___ DATA FOR THIS EXERCISE ___

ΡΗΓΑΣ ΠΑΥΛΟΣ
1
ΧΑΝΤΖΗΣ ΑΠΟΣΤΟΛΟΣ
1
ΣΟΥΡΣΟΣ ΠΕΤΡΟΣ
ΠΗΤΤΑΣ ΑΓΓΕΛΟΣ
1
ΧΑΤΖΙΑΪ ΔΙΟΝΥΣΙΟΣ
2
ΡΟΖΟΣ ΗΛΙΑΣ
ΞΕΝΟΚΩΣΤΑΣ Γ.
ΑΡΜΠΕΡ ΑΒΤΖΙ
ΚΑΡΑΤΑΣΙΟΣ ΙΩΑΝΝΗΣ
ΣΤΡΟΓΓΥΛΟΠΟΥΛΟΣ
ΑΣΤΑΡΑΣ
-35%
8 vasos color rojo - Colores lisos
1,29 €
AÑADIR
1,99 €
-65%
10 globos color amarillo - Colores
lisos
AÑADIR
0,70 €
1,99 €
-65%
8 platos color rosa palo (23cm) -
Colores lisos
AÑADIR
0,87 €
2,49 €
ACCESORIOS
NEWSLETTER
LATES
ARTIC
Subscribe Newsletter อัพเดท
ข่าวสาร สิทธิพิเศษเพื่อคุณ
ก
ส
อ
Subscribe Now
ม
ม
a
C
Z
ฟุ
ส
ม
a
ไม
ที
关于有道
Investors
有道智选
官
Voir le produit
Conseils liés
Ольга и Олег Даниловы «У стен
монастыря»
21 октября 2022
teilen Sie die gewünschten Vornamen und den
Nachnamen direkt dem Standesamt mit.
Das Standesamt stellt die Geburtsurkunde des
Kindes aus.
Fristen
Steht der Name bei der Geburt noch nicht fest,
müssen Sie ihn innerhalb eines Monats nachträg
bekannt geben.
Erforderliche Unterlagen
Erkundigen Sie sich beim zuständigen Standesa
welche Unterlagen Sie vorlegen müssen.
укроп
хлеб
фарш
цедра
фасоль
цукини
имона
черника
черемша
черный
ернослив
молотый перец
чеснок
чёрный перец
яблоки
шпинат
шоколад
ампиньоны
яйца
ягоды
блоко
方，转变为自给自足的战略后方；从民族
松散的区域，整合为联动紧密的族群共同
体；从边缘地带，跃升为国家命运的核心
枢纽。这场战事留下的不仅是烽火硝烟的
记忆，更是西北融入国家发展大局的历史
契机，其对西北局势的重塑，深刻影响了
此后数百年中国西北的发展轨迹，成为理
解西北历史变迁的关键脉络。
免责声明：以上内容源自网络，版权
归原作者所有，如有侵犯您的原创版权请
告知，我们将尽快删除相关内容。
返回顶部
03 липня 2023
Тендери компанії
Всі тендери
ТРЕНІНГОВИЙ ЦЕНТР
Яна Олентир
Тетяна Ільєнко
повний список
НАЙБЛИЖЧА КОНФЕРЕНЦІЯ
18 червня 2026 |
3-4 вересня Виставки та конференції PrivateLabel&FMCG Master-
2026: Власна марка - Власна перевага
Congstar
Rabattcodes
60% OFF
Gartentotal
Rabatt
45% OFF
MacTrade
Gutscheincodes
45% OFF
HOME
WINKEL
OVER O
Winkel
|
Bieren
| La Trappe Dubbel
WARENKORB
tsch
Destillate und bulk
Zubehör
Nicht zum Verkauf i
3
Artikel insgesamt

___

INSTRUCTION
Please return every line of the data above that contains the string "Colores". Matching is case-sensitive.

WRITTEN ANSWER
8 vasos color rojo - Colores lisos
10 globos color amarillo - Colores
Colores lisos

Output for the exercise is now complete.